(Source data)
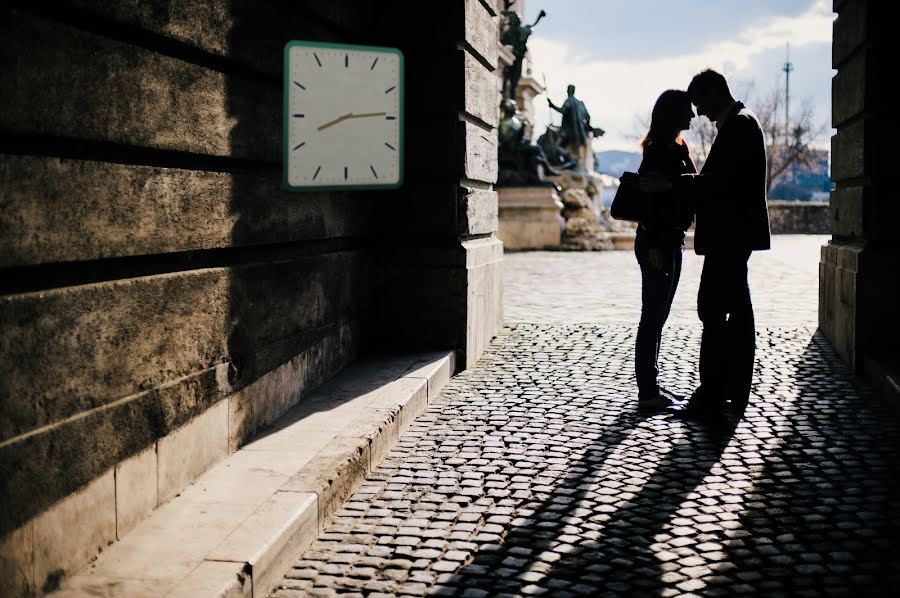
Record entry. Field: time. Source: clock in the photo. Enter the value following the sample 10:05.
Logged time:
8:14
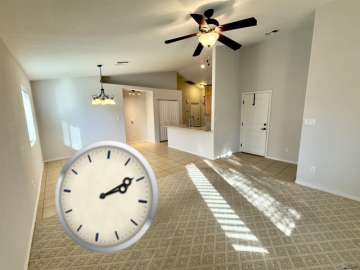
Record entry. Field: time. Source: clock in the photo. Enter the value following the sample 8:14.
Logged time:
2:09
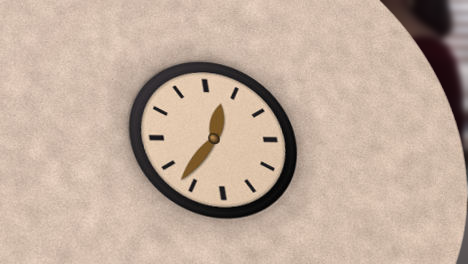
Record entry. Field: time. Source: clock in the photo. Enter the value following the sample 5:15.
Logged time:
12:37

### EXERCISE OBJECTIVE
Count the lines in the items that contain the string "value", treating case as significant, and give only the number.

### ANSWER TO THIS PROBLEM
3